Despite the persistent weakness in office leasing, Dexus has maintained above-market office occupancy. This is partly because of its skew to Sydney, where the office market is stronger than other large capital cities (Melbourne in particular). Moreover, Dexus intentionally manages a diverse tenant base and maintains a staggered lease expiration profile. Compared with many of its peers, Dexus has a significantly lower exposure to large corporate tenants. This means income volatility is relatively benign in terms of tenant turnovers. The REIT also targets a maximum of 13% office expirations in any one year, which ensures relatively stable and visible income streams.
Bulls say
- While hybrid working has set office recovery back, Dexus has large exposure to Sydney, where office market conditions are the strongest of all Australian capital cities.

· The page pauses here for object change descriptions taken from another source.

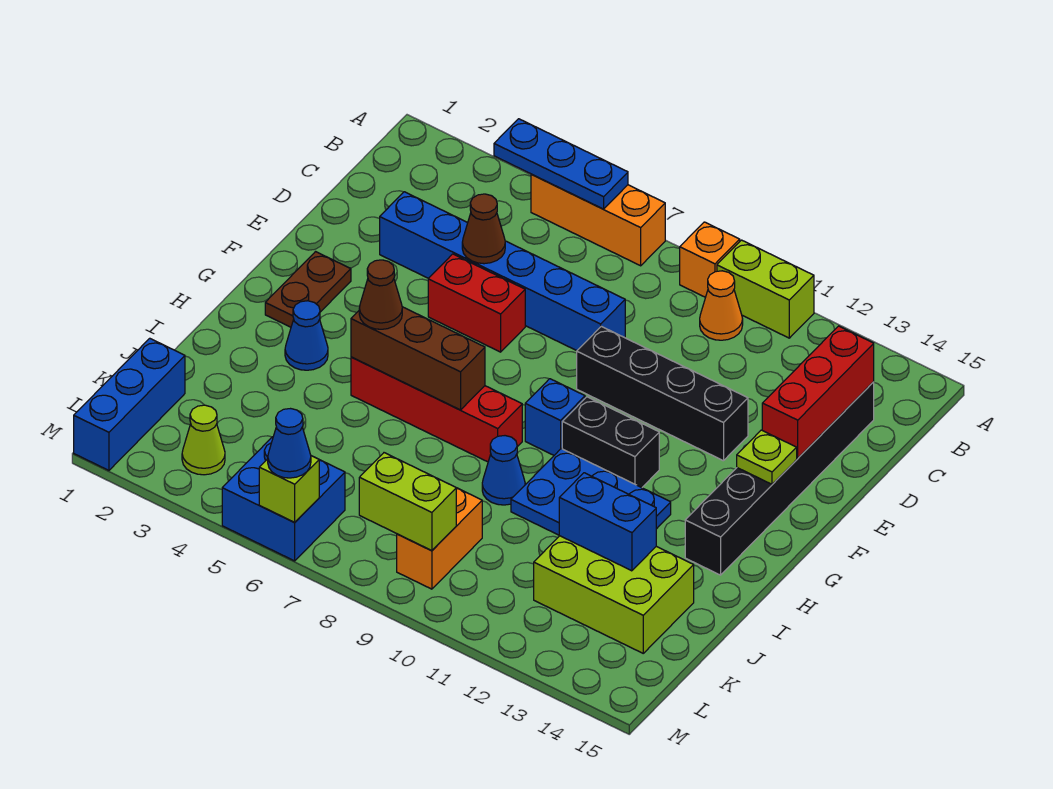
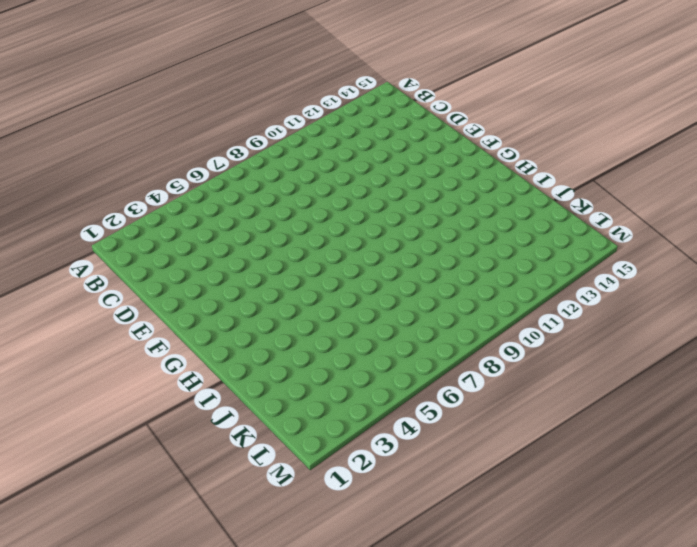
none -> orange brick A5:A7 level 1
none -> orange brick A9 level 1
none -> lime brick A10:A11 level 1
none -> orange cone B10 level 1

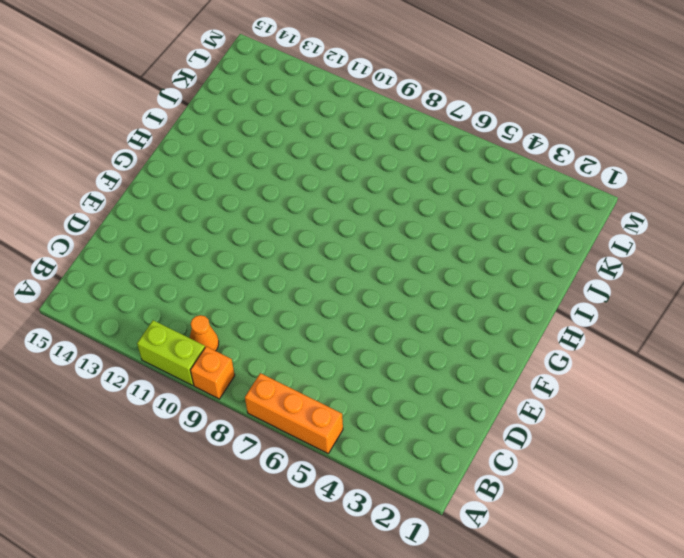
none -> black brick C14:H14 level 1
none -> blue brick D3:D8 level 1
none -> red brick E5:E6 level 1
none -> black brick E9:E12 level 1

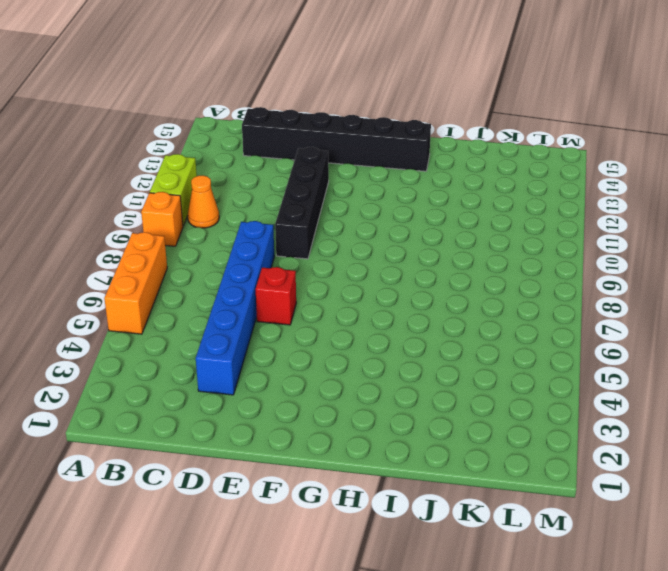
red brick E6 level 1 -> red brick E5:E6 level 1
none -> brown plate F2:G2 level 1
none -> blue brick G9 level 1
none -> black brick G10:G11 level 1
none -> blue cone H3 level 1

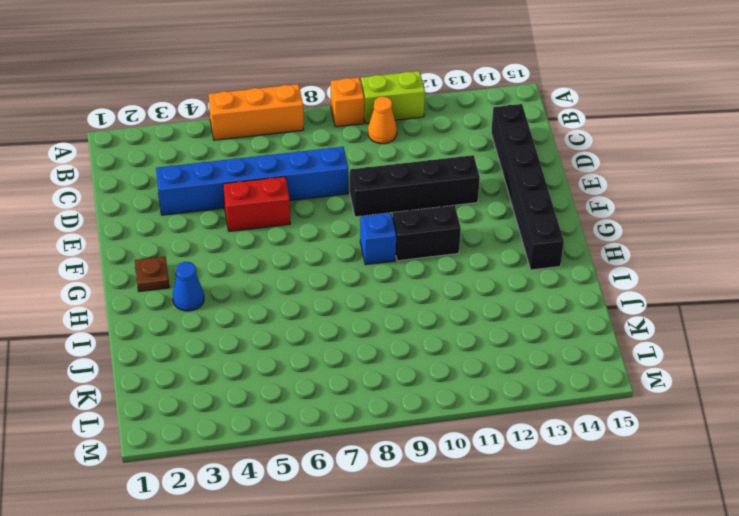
brown plate G2 level 1 -> brown plate F2:G2 level 1
none -> red brick H5:H8 level 1
none -> blue plate H10:I12 level 1
none -> blue cone I9 level 1
none -> lime brick J12:K14 level 1

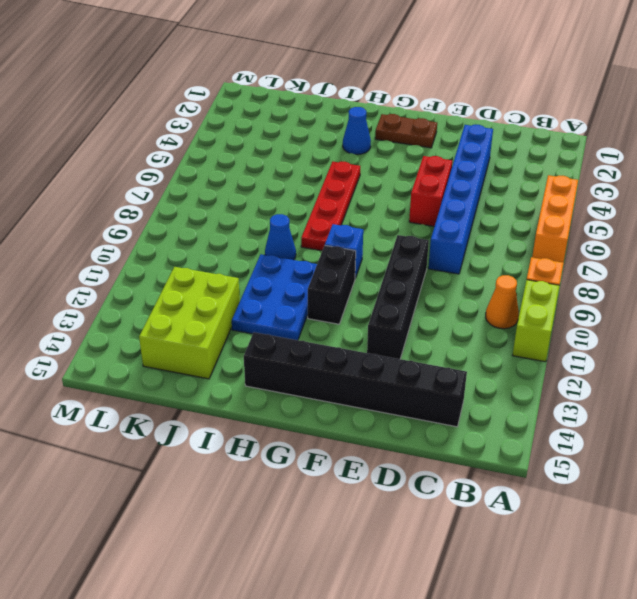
red plate H5:H8 level 1 -> red brick H5:H8 level 1
none -> blue brick K1:M1 level 1
none -> orange brick K9:L9 level 1
none -> lime cone L3 level 1
none -> blue brick L5:M6 level 1

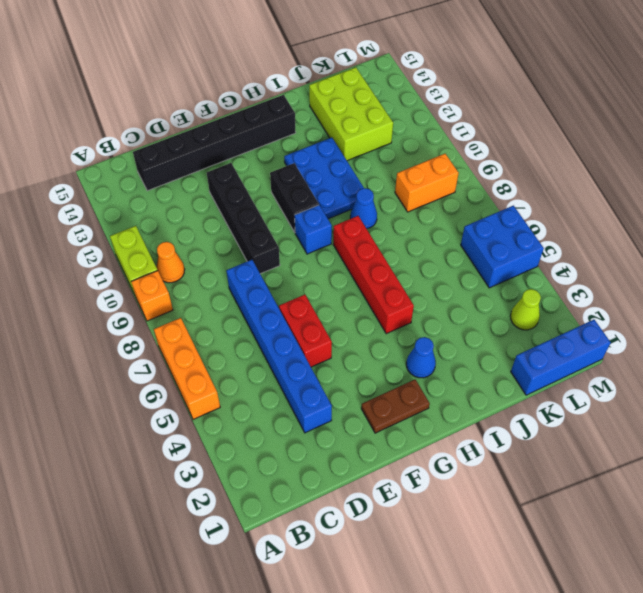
none -> blue plate A4:A6 level 2
none -> red brick C14:E14 level 2
none -> brown cone D5 level 2
none -> lime plate F14 level 2

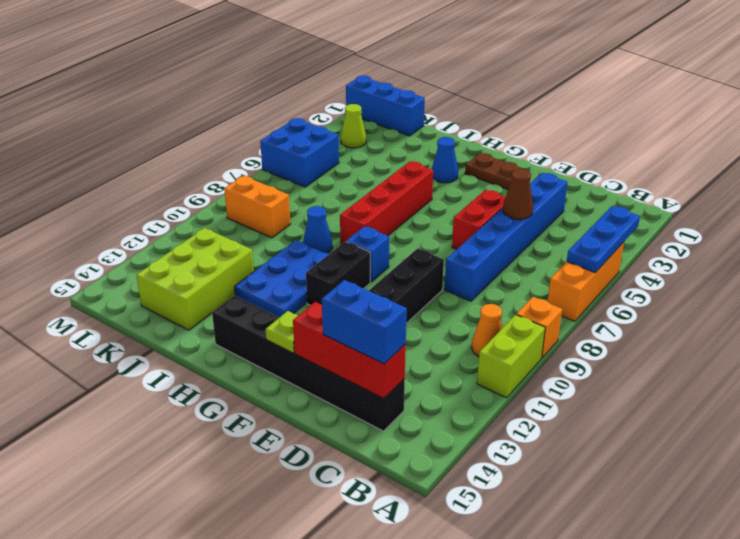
blue brick C14:D14 level 3 -> blue brick J12:J13 level 2
none -> brown brick H5:H7 level 2
none -> lime brick L8:L9 level 2
none -> lime brick M6 level 2
none -> brown cone H5 level 3

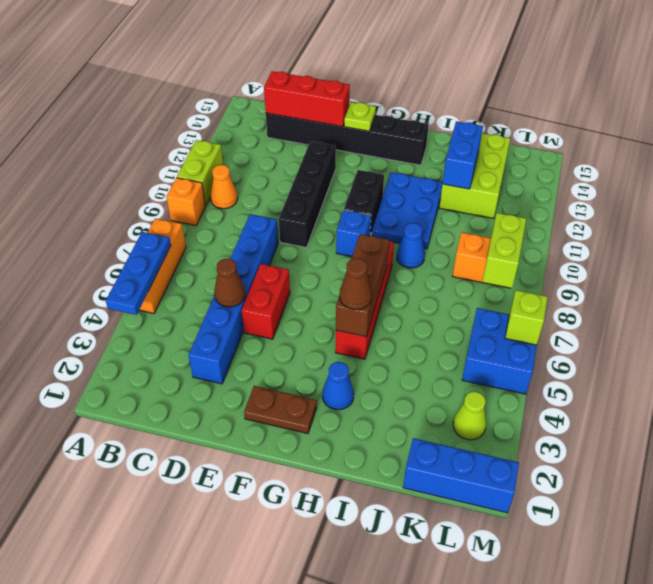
none -> blue cone M6 level 3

- Strong population growth and rising e-commerce boost demand for Dexus’ industrial portfolio. This allows high-quality sites to achieve more rent bargaining power.
- Dexus’ funds management vehicles are attracting investor inflows, given their scale, strong track records, and management expertise.
Bears say
- Capitalization rates are still likely have further to rise before stabilizing, given current bond yields.
- Office occupancy has been hurt by structural threats from hybrid working. The demand is also sensitive to business conditions and market sentiment.
- Industrial property has benefited from several years of tight supply, and rents have increased dramatically. There is a limit to how much more rents can grow as tenants may not be able to keep paying higher rents if productivity is not going up at the same pace.